As California continues to push for a carbon-free electricity grid by 2045, hybrid projects combining solar power with energy storage are playing an increasingly vital role. A recent milestone in this effort came with Aypa Power’s announcement of $535 million in secured debt financing for the 320MW Vidal project in San Bernardino County.

The project, which pairs 160MW of solar capacity with a 160MW/640MWh battery energy storage system (BESS), is expected to enter commercial operation in 2026. Vidal stands out not only for its scale but for its strategic integration of dispatchable energy—aiming to provide peak-demand support and grid reliability while supplying renewable electricity to San Diego Community Power under a long-term power purchase agreement (PPA).

The financing package, one of the largest debt raises for a hybrid renewable project in the U.S. this year, signals investor confidence in both Aypa Power’s development pipeline and California’s regulatory landscape supporting energy transition infrastructure. Santander Corporate & Investment Banking acted as coordinating lead arranger, green loan coordinator, and letter of credit issuer.

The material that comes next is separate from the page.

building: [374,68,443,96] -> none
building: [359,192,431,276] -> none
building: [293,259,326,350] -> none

Additional financial partners included U.S. Bank (through its Impact Finance arm), Zions Bancorporation, Siemens Financial Services, and Associated Bank.

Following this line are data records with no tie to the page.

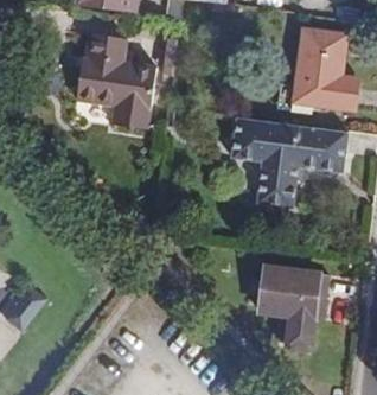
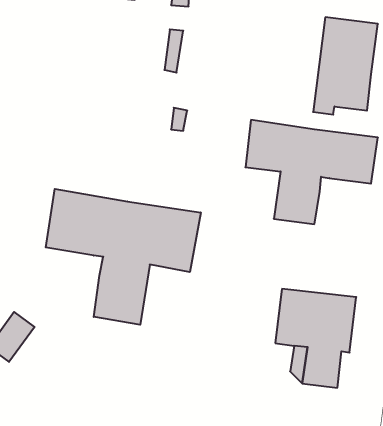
building: [75,33,156,129] -> none
building: none -> [46,189,201,325]

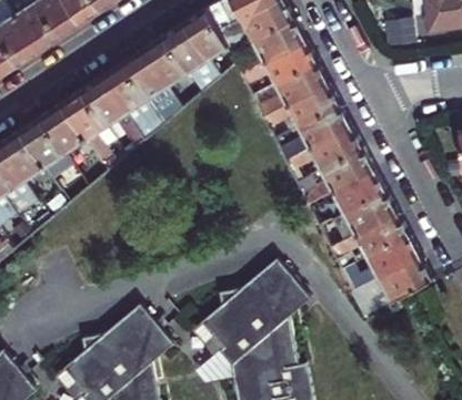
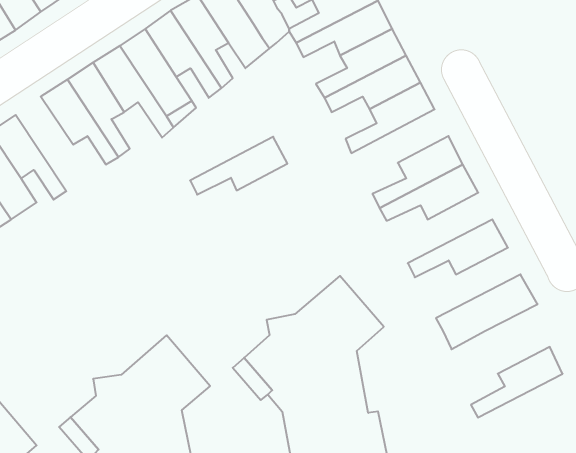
building: [20,119,70,193] -> none
building: [284,129,361,174] -> [190,137,287,195]
building: [323,194,395,249] -> none
building: [345,237,418,293] -> [471,347,563,418]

The economics of such projects are bolstered by California’s capacity market reforms and incentives for resource adequacy—a key factor in the Vidal project’s revenue strategy. Through its BESS component, the project will be able to store solar energy for dispatch during peak evening hours, when demand is high and solar generation drops off.

In addition to contributing toward state-level decarbonization goals, Vidal is expected to deliver tangible local benefits. The project will generate an estimated $13.5 million in regional economic activity and create approximately 260 construction jobs, according to the company. Located in San Bernardino County, an area with a growing footprint of renewable energy infrastructure, the project adds to a growing portfolio of clean tech investments designed to bring resilience and jobs to inland California.

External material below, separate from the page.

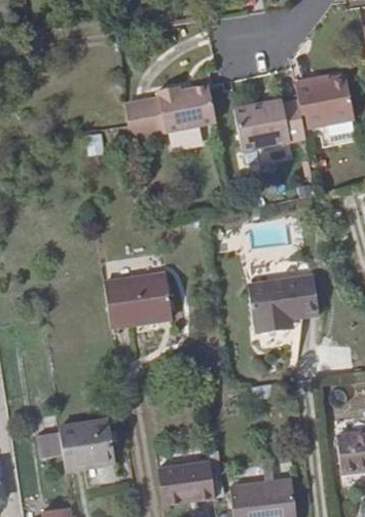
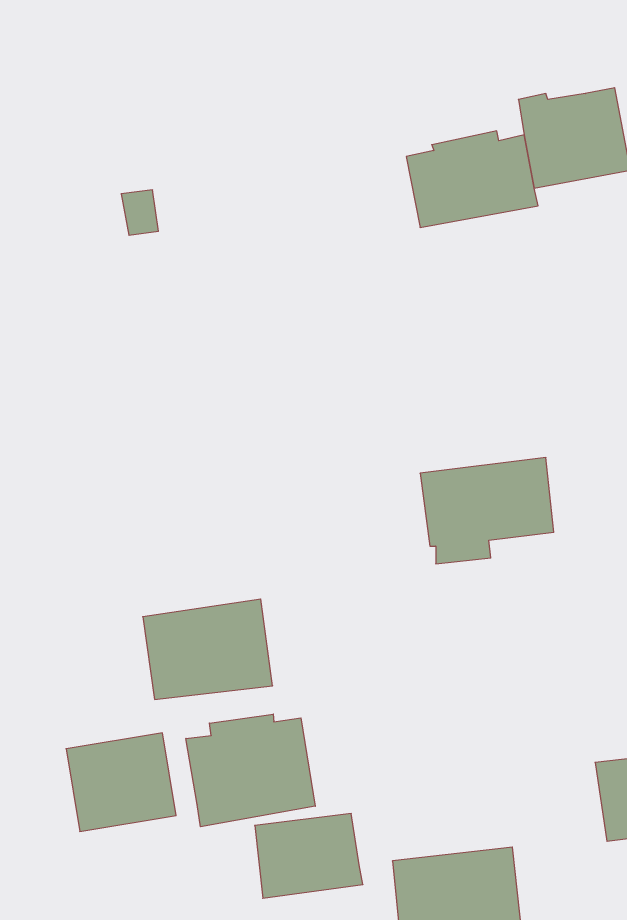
building: [127,89,217,142] -> none
building: [105,271,173,324] -> [143,599,273,699]
building: none -> [186,714,315,827]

This financing follows Aypa’s earlier $190 million debt raise in January 2025 for its Bypass BESS project in Fort Bend County, Texas. That facility, sized at 200MW/400MWh, was supported by a $68 million construction-to-term loan and a $91 million tax equity bridge loan. Together, these two deals suggest a strategic alignment by Aypa Power—a Blackstone portfolio company—toward bankable, large-scale battery storage projects in both ERCOT and CAISO markets.

As California faces increasing pressure to retire fossil fuel peaker plants and manage the intermittency of renewables, projects like Vidal will serve as critical testbeds for the economic viability of solar-plus-storage at utility scale. With funding now in place, the next phase will involve execution—on permitting, procurement, and ultimately grid interconnection—each of which remains a known pressure point in the state’s renewable deployment pace.